Landesverband der Hebammen solidarisiert sich mit Streikenden an den Unikliniken

Seit Mai streiken alle sechs Unikliniken NRWs mit Unterstützung von Verdi, um einen Tarifvertrag „Entlastung“ einzufordern. Er soll konkret regeln, wieviel Personal erforderlich ist, um personelle Überlastungssituationen und Patientengefährdung zu vermeiden. Die Hebammen Antonia Ramminger aus Bonn und Silke Teves aus Aachen sind derzeit in die Verhandlungen involviert.

Eine Hebamme - eine Geburt! Hebamme Silke Teves auf der Kundgebung Foto: Antonia Ramminger

Entlastung per Tarif

Sie setzen sich für einen schnellen Belastungsausgleich ein, um Hebammen in ihrem Beruf zu halten, und werben gleichzeitig dafür, einen Tarifvertrag „Entlastung“ als Investition in die Zukunft zu sehen. Ein langfristiger Lösungsansatz sei erforderlich, um auch dem Aspekt der Personalgewinnung und der Verbesserung der Arbeitssituation zukünftiger Hebammen Genüge zu tun.

Die Ist-Zustände in den Kreißsälen sind unerträglich. Belastungssituationen nehmen zu und führen zu Diensten, bei denen Hebammen am Limit arbeiten.  1:1-Betreuung ist längst nicht mehr gesichert, fachfremde Arbeiten und Arbeitsverdichtung durch Personalausfall sind die Regel. Fehlende Zeit für die gebärenden Frauen können zu traumatischen Geburten führen. Werdende Hebammen können unter diesen Bedingungen nicht angemessen ausgebildet werden.

Hebamme Silke Teves erläutert: „Die Geburt eines Menschen prägt das ganze Leben. Nicht nur des Kindes, sondern der ganzen Familie.
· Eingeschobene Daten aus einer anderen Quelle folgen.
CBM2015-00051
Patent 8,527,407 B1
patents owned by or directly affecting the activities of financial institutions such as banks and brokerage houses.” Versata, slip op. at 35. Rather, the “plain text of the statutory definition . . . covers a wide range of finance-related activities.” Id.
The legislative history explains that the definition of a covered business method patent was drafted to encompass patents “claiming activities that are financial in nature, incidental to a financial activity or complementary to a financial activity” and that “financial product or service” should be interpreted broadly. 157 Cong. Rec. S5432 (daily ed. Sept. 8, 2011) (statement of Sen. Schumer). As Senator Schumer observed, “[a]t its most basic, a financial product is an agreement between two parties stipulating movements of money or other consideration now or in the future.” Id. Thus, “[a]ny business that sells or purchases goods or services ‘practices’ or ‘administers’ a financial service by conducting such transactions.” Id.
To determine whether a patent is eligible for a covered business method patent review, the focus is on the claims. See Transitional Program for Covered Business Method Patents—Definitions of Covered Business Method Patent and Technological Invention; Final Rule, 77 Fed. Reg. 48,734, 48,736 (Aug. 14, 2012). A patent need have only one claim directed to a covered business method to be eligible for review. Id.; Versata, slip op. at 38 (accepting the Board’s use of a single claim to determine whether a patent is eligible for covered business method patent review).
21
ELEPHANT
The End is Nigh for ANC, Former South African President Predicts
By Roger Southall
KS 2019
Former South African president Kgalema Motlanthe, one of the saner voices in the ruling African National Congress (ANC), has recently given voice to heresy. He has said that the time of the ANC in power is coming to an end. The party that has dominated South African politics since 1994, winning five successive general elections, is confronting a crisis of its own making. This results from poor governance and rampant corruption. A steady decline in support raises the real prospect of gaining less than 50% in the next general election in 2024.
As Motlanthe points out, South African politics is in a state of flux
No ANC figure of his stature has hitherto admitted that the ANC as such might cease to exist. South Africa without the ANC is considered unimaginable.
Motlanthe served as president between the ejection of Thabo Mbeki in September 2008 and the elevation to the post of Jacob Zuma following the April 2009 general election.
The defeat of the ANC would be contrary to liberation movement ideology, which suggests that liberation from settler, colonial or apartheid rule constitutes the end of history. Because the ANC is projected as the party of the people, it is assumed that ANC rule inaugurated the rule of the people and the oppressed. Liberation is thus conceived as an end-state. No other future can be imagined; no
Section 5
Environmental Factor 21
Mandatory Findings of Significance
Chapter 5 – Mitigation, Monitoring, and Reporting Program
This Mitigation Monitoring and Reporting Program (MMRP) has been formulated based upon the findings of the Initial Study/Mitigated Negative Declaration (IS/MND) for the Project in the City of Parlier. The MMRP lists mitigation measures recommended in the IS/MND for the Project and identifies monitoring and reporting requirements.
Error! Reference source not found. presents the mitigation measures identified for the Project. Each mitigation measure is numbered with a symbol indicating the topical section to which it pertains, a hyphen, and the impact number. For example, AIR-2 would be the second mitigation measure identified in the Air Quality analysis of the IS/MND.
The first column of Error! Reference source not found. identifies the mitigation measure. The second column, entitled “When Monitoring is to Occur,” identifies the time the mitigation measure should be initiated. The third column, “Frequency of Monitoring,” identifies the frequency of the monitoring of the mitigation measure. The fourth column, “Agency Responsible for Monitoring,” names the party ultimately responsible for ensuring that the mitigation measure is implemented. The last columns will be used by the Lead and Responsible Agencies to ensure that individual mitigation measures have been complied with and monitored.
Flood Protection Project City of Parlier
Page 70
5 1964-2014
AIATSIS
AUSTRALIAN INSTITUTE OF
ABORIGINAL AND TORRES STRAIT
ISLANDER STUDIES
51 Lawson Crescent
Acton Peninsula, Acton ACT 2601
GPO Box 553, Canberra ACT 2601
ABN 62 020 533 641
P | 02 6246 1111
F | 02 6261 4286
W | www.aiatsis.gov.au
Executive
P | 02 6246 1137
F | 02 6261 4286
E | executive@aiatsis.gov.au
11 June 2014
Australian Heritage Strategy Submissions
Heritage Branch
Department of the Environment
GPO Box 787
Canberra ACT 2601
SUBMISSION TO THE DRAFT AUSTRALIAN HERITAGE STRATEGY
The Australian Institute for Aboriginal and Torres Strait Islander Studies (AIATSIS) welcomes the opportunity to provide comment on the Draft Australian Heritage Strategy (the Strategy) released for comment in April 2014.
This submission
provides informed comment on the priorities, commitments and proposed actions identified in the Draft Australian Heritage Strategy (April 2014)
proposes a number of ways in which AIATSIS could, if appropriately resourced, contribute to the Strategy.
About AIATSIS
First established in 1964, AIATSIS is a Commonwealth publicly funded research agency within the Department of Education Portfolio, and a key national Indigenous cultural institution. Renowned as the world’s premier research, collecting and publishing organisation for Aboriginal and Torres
Es kann ein kraftvolles, stärkendes Erlebnis oder Hilflosigkeit, Angst, Schmerzen und dem Gefühl alleine gelassen zu werden zum schrecklichsten Erlebnis und Trauma werden. Neben dem freudigen Ereignis bei der Geburt eines lebenden Kindes gehört die empathische Begleitung von Familien bei einer Totgeburt oder einem Fetozid zu unserem Alltag. Auch hier ist gute Betreuung und Zeit so wichtig für den guten Start in die Trauerarbeit. Genauso brauchen wir Zeit für die Betreuung der zum Teil schwerkranken, überwachungspflichtigen Patientinnen und Patienten, die große Ängste und Sorgen durchstehen. Hier braucht es eben nicht nur die Überwachung vieler Parameter, sondern lange Gespräche und das immer wieder.“

Hebamme Antonia Ramminger ergänzt: „Wir Hebammen der Uniklinika in NRW kämpfen darum, die Frauen wieder mit Zeit und Wertschätzung begleiten zu können. Wir sind nicht mehr bereit die aktuellen Arbeitsbedingungen hinzunehmen. Wir lieben unseren Beruf, wir wollen ihn endlich wieder richtig ausführen. Wir kämpfen darum.“

Gespräche im neuen Landtag folgen

Der Landesverband der Hebammen NRW setzt sich seit Jahren für eine Verbesserung der Situation in der Geburtshilfe ein.  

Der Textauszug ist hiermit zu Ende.